= Requirement 1 =
In the forum post about a timid shelter dog, where does the dog sleep at night?
= Requirement 2 =
Carry on the forum post about a timid shelter dog, starting right after its final sentence.

= Excerpt =
- Opening Delimiter -
# 2 questions re: timid shelter dog



## Krista (Mar 6, 2011)

Our 10 month old rescue is absolutely wonderful with people - friendly, submissive, and happy. She seems to be terrified of new dogs. We've only had her for two days, so I don't know if this is residual from her time in the shelter or if she was attacked at some point, but she hides behind her handler (me or my husband), tries to get away, and won't even approach the other dog. How can we encourage her to at least give new dogs a sniff? She did have a friend in the shelter that she shared a kennel with and played with, so I know she CAN make friends, but she's resistant.

The other issue is the crate. So far we haven't had to use it, but at the shelter we were told she was returned by her previous adopters because she cried in the crate and chewed some things (she was only 6-7 months old, then, so prime chewing age) and they lived in an apartment. She hasn't shown any tendency to chew anything but her toys in the 2 days we've had her, but I am fairly confident she is going to display separation anxiety if we try to leave her alone. We bought a crate the first day and just setting it up in the living room upset her so much that I haven't made a move to put her in it - just left it there so she can get used to its presence. She sleeps in a bed on our bedroom floor and has been perfect both nights, all night. She isn't at all motivated by food - the food in her bowl goes untouched for hours on end, and 12 hours later she still hasn't finished it all, and the same with treats; she'll bring them to her bed and leave them there for hours until she feels like eating them. so, feeding her in her crate is not going to be an option for getting her used to it.

There is generally someone home all day because my husband and I work different shifts. However, we want to go out for a couple of hours this week and I don't know whether I should leave her with the run of the house and risk her destroying things (purely speculation because she might be fine) or put her in the crate and definitely upset her/possibly set back crate training considerably.
- Closing Delimiter -
= Provided data =
- Opening Delimiter -
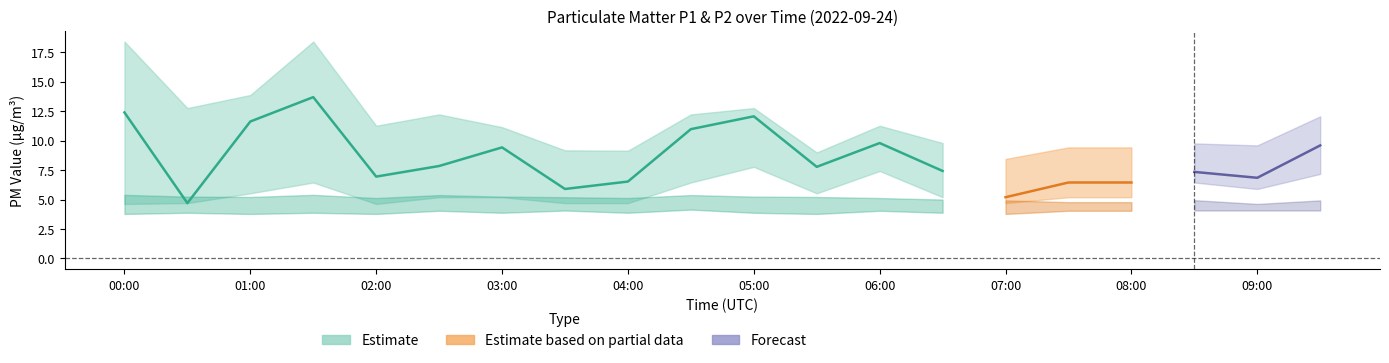

At which category is the sum across all series the highest?

01:30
- Closing Delimiter -
= Final answer 1 =
In a bed on the couple's bedroom floor.

= Final answer 2 =
All thoughts appreciated! I'm also a little concerned leaving her alone in the house because although she hasn't used the bathroom inside yet, she doesn't ask to go out to do it and has incredible bladder control - I took her out 3 times this morning and she didn't go at all; that makes it 12 hours since she'd gone. Before that, she'd held it since yesterday morning, about 17 hours earlier! If I could take her out and know she'd go before I left the house, I'd feel a lot more comfortable about leaving her.


----------



## spotted nikes (Feb 7, 2008)

Look up "Crate games". It'll tech her to like being crated.

Do you have a friend with a well socialized, calm dog that you could walk with, then go back to your house, and let them loose together inside? Walking together will help them get comfortable with each other. Stopping and meeting a dog head on can sometimes stress a dog out, as, meeting head on/being looked in the eye, can be perceived as aggressive/rude.

Maybe consider enrolling in a basic training (positive reinforcement) class in a month or so, to give her time to adjust.

Baby/toddler gates work well for containing dogs, without making them feel trapped. Maybe block off a kitchen/laundry rm and leave a light and radio/tv on, if you go out. Walk her before going, to tire her out.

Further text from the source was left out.